------ Passage for review ------

The Time of the Hero was condemned by Peru's generals, who ordered the burning of a thousand copies, but this act of involuntary publicity didn't hurt the book, which received several European awards. Two other major novels, both considered by some critics as Vargas Llosa's greatest, followed: The Green House (1965)—about a brothel—and Conversation in the Cathedral (1969)—a pessimistic political book describing a conversation between the son of a government minister and his driver.
After these early books, all containing some kind of social critique, Vargas Llosa's writings in the seventies became lighter and more influenced by popular culture. His most important novel from this period was Aunt Julia and the Scriptwriter, a partly autobiographical work about a writer of soap operas who marries his aunt. In 1981 he published his first historical novel, The War of the End of the World, about a nineteenth-century Brazilian millenarian cult, an extremely complex work that marked the beginning of his interest in messianism (belief in a savior or redeemer). A series of mystery books and political thrillers followed, of which the most important was The Feast of the Goat (2000) based on the dictatorship of Rafael Trujillo, who governed in the Dominican Republic.

------

__Exercise directions__.
Write the next paragraph of the passage on Vargas Llosa's novels, picking up after its final sentence.

------ Record extracts ------

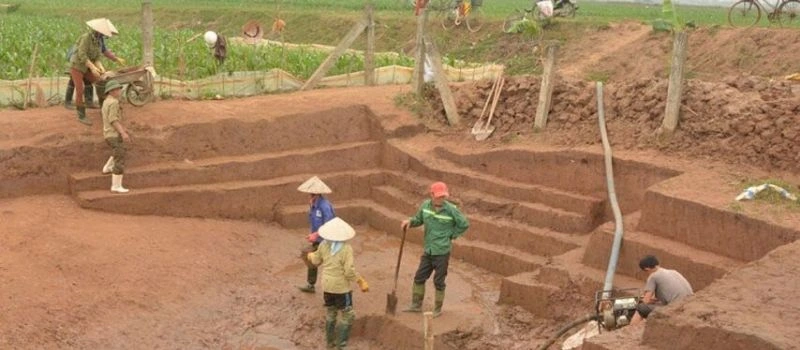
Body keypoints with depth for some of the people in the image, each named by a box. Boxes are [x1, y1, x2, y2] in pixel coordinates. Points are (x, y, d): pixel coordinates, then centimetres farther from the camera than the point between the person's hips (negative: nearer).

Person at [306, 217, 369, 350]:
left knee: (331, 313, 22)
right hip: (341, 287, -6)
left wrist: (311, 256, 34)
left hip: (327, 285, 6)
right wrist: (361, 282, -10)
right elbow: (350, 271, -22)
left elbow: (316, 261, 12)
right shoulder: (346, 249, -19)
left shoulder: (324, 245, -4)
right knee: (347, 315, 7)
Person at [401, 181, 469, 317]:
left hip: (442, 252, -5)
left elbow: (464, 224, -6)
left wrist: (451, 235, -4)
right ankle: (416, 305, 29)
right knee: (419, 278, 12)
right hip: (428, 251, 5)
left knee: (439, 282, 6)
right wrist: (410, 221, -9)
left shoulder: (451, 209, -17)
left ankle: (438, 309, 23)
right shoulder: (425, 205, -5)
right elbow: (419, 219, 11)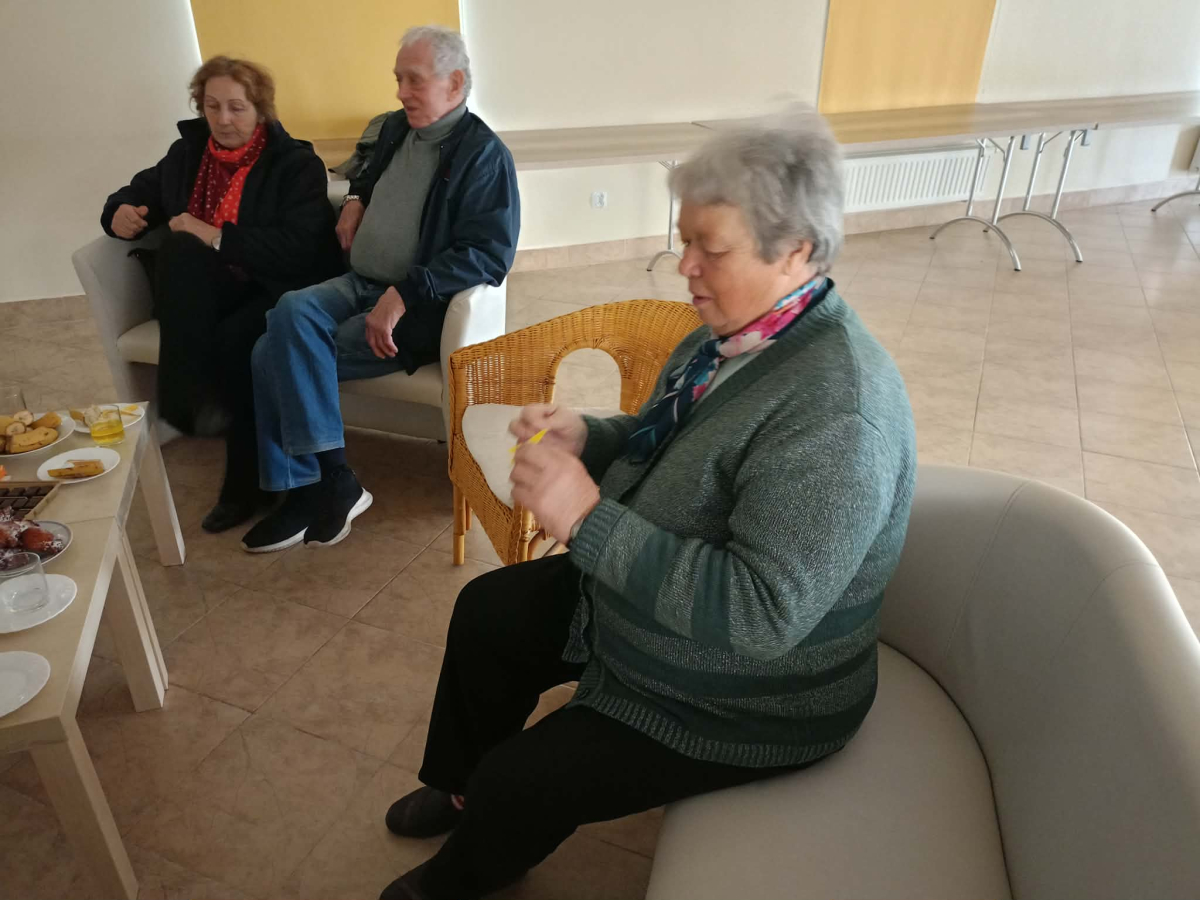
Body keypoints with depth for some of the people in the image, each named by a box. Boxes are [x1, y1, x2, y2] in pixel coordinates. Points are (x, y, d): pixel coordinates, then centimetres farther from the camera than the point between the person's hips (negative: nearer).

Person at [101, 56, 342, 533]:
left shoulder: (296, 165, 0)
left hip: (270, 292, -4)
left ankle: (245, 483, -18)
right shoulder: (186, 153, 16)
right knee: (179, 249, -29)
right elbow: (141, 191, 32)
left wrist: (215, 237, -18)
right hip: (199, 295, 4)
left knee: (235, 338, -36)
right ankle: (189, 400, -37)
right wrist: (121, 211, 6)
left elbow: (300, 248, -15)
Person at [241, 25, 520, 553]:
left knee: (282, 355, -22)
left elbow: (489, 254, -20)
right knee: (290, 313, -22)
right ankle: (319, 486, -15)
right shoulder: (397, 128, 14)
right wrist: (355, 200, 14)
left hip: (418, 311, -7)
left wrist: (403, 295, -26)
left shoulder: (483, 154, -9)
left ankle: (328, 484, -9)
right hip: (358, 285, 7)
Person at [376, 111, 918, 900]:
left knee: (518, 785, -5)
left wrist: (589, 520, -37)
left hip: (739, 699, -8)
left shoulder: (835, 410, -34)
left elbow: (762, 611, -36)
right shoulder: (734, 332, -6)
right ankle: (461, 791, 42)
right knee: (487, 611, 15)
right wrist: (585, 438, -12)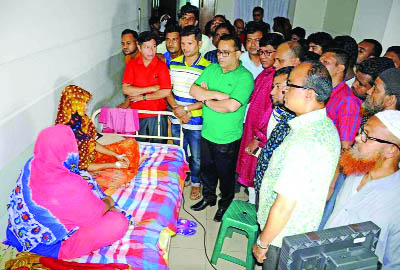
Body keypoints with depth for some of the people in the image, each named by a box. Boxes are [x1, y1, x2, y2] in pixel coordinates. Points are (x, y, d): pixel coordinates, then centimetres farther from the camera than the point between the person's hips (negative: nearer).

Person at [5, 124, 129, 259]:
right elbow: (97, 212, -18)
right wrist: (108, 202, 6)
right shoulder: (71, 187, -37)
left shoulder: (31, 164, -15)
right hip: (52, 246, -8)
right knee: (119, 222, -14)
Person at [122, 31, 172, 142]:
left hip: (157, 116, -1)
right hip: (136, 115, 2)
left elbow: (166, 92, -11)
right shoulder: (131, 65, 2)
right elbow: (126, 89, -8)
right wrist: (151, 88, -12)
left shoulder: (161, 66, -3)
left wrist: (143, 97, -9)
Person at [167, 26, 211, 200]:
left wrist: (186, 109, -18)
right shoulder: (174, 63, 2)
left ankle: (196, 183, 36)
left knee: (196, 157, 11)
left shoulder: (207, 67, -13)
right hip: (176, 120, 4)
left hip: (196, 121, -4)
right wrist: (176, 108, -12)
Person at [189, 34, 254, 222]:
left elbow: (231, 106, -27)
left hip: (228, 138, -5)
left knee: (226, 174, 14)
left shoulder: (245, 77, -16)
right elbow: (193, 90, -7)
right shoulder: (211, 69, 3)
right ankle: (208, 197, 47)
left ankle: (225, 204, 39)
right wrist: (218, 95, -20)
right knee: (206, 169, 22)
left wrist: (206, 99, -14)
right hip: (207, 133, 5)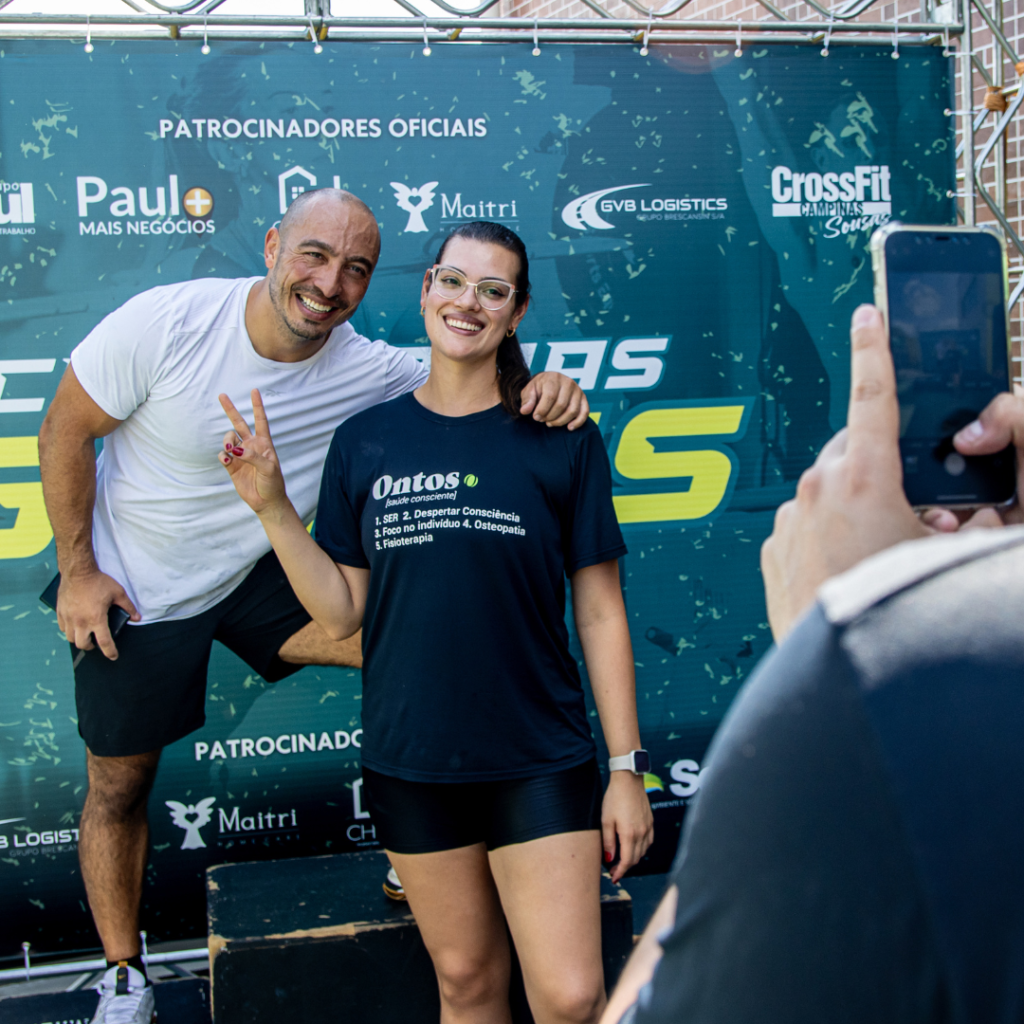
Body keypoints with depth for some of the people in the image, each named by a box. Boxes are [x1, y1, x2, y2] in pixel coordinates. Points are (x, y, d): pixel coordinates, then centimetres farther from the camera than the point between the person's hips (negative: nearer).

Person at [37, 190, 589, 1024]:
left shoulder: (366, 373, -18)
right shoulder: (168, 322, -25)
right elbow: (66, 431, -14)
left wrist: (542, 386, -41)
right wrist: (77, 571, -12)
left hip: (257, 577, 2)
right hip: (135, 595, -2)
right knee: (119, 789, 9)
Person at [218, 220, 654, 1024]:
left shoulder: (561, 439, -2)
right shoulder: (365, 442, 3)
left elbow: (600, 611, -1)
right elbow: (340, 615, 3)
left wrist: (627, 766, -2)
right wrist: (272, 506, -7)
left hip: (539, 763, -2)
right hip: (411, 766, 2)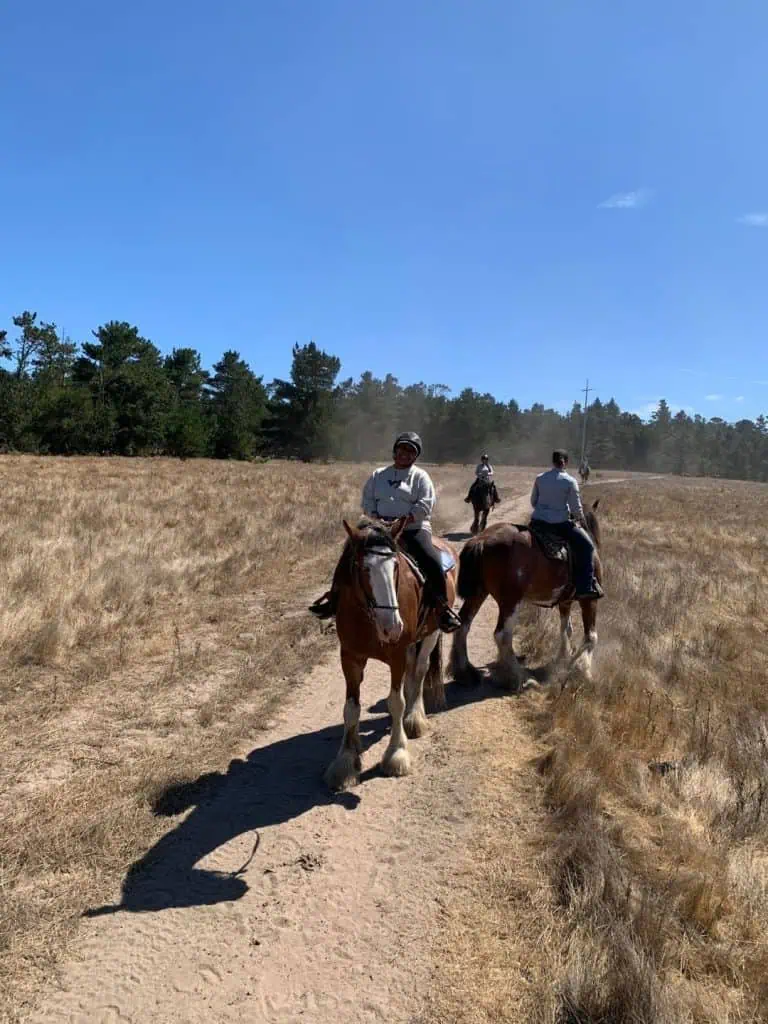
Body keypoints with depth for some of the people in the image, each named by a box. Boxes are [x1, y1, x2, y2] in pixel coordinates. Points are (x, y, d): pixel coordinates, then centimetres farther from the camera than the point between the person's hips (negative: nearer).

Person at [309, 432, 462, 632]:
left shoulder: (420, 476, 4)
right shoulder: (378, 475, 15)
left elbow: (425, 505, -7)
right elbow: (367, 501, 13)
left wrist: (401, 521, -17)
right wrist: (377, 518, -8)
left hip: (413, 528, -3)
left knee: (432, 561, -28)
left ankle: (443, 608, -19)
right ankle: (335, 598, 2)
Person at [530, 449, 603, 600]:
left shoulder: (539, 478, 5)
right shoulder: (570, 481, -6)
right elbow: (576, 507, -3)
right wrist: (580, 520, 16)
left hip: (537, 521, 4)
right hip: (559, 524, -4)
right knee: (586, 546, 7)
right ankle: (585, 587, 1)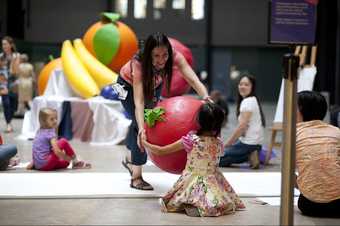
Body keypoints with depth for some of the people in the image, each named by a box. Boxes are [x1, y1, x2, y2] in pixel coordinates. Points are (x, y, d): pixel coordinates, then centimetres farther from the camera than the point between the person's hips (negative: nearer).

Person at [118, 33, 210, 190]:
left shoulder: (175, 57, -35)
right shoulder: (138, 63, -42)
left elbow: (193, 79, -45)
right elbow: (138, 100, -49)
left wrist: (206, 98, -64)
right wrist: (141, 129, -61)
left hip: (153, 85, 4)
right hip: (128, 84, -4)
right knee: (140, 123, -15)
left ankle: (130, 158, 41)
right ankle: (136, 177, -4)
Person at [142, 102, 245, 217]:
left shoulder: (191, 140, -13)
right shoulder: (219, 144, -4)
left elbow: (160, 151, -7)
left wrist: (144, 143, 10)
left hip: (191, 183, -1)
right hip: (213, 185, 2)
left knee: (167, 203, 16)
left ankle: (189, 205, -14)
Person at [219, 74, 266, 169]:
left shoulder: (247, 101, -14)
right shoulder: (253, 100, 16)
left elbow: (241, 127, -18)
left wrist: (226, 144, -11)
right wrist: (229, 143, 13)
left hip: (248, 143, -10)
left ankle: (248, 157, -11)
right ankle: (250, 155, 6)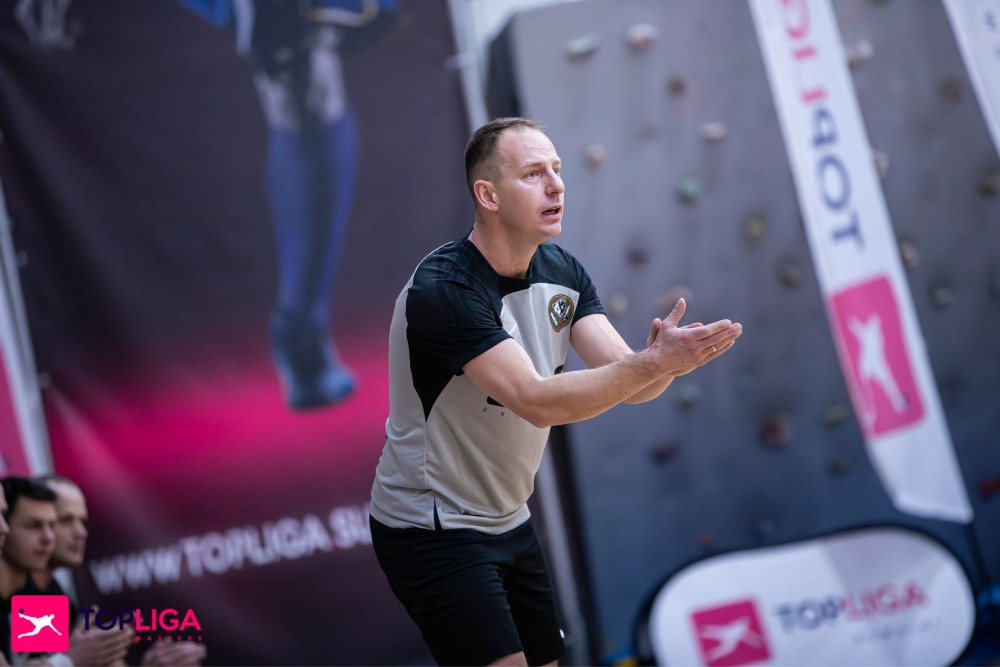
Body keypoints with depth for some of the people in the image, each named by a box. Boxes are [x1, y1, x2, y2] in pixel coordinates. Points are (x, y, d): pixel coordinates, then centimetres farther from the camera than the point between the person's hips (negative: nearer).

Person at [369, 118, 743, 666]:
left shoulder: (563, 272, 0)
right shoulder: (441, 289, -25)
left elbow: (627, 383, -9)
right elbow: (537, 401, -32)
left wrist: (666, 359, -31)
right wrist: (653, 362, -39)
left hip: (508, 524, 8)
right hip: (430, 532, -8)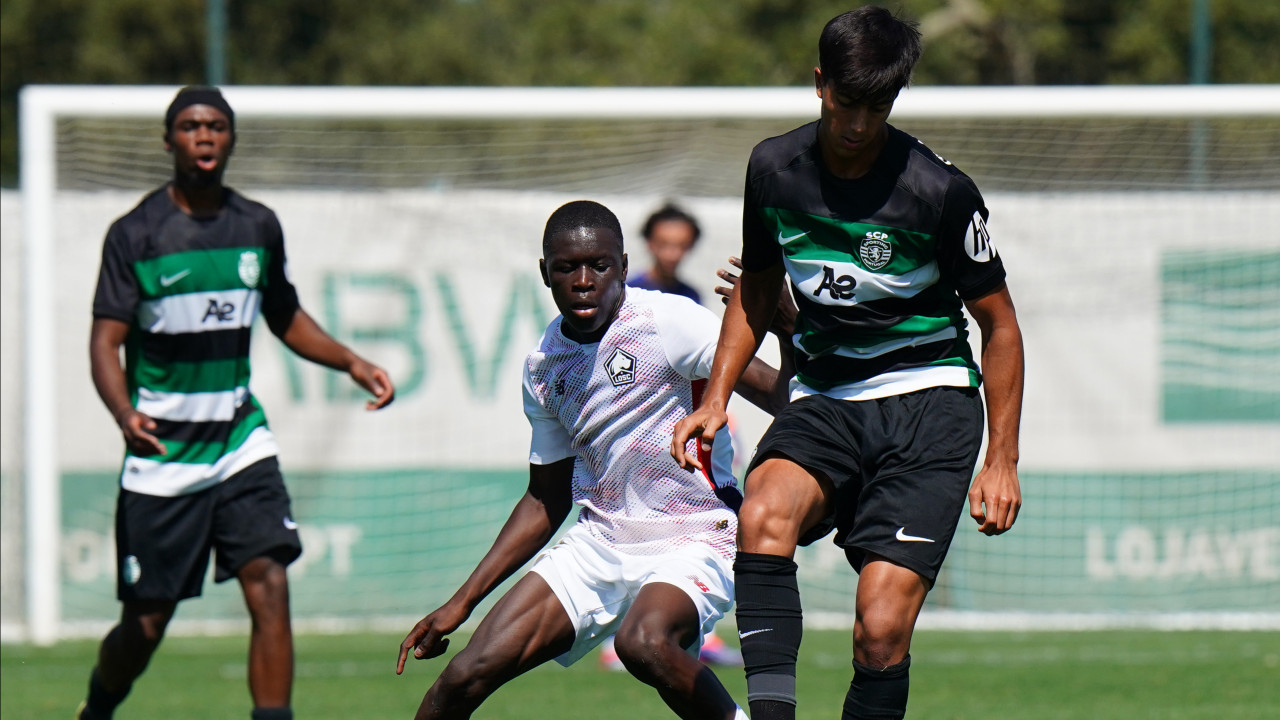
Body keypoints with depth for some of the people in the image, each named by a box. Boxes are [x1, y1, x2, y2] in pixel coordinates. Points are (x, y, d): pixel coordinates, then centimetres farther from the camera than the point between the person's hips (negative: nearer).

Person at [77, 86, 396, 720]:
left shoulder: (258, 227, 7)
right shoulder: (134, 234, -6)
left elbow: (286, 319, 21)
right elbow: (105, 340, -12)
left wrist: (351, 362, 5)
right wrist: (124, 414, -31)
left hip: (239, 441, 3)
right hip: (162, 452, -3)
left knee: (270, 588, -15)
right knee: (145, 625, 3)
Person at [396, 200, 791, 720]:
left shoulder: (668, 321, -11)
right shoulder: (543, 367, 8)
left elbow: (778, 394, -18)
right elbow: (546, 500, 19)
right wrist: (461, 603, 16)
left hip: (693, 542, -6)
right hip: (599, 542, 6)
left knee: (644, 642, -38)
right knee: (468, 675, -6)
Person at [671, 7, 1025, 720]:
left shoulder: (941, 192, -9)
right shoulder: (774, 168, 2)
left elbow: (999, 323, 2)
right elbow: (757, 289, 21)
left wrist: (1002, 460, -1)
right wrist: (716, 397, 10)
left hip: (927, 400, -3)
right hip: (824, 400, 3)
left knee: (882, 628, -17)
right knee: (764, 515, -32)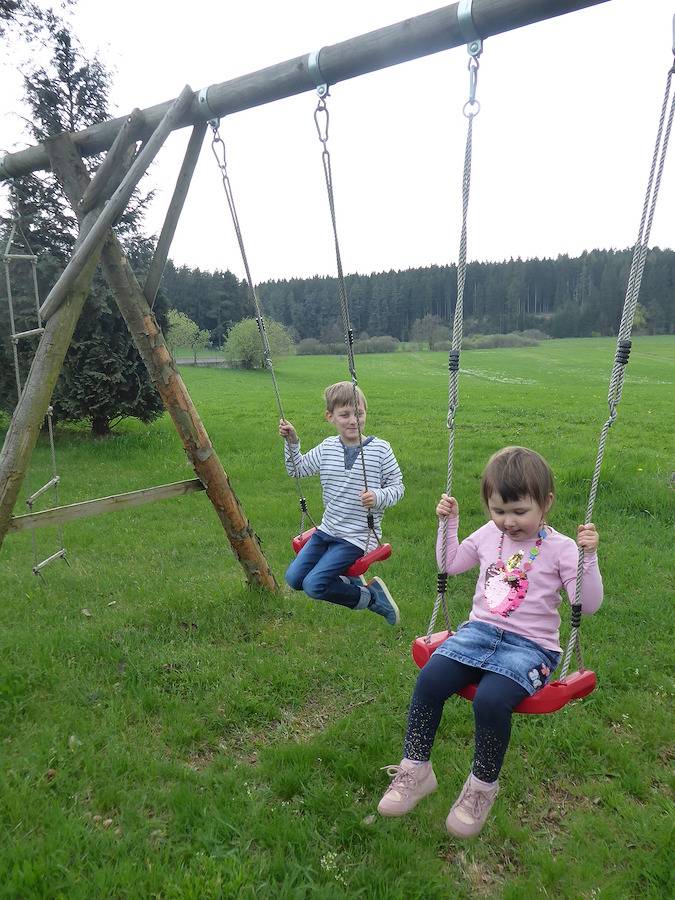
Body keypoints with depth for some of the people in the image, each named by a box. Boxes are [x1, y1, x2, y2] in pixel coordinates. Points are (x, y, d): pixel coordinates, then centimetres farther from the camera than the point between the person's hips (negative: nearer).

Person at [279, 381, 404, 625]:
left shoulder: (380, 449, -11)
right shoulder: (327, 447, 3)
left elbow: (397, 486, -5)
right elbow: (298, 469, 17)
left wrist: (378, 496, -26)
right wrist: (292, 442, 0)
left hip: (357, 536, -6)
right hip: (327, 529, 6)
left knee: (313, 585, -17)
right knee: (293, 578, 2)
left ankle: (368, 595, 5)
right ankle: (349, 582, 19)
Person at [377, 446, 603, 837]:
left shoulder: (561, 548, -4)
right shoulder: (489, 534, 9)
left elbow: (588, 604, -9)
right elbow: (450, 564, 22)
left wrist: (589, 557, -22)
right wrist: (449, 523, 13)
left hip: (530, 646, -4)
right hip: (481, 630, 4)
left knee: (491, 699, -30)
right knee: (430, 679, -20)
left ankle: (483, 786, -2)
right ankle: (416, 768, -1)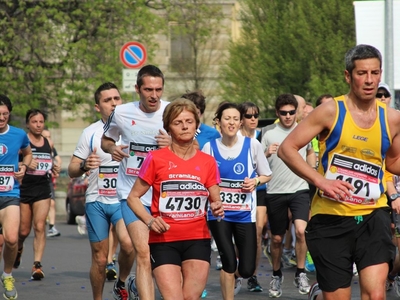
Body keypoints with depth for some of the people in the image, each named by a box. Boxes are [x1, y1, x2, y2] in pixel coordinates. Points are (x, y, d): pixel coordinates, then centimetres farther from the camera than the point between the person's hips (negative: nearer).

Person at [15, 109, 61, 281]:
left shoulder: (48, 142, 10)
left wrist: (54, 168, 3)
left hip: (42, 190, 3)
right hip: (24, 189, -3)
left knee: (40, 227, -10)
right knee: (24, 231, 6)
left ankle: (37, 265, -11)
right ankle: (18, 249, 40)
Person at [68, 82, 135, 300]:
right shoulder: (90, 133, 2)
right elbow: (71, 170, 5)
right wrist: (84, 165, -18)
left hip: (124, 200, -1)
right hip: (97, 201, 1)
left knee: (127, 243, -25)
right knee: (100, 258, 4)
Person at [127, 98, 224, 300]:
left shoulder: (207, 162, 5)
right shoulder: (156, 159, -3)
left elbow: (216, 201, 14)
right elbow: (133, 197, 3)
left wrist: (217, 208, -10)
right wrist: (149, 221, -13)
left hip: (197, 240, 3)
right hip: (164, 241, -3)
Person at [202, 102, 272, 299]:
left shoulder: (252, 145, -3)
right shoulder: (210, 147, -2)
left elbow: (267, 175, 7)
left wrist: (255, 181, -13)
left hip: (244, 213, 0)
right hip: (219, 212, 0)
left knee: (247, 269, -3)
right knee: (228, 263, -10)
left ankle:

------

__Task response__.
One of the major Latin American writers of the past fifty years, Mario Vargas Llosa was in his youth, like most of his contemporaries, a Marxist and a supporter of Fidel Castro. But, unlike other Latin American writers, he grew disillusioned with the latter and with socialism in general, and began to support free-market societies. It is believed that political differences led to a fallout with friend and lifelong communist Gabriel Garcia Marquez, who was the subject of Vargas Llosa's doctoral dissertation. In 1990 Vargas Llosa ran for the Peruvian presidency as the candidate of the center-right FREDEMO coalition, but lost to Alberto Fujimori, who was later imprisoned for corruption. After his defeat, Vargas Llosa moved to Madrid, where he has been living since and is now a Spanish citizen. In 2011, the year after winning the Nobel Prize, the King of Spain bestowed him with the hereditary title of marquis.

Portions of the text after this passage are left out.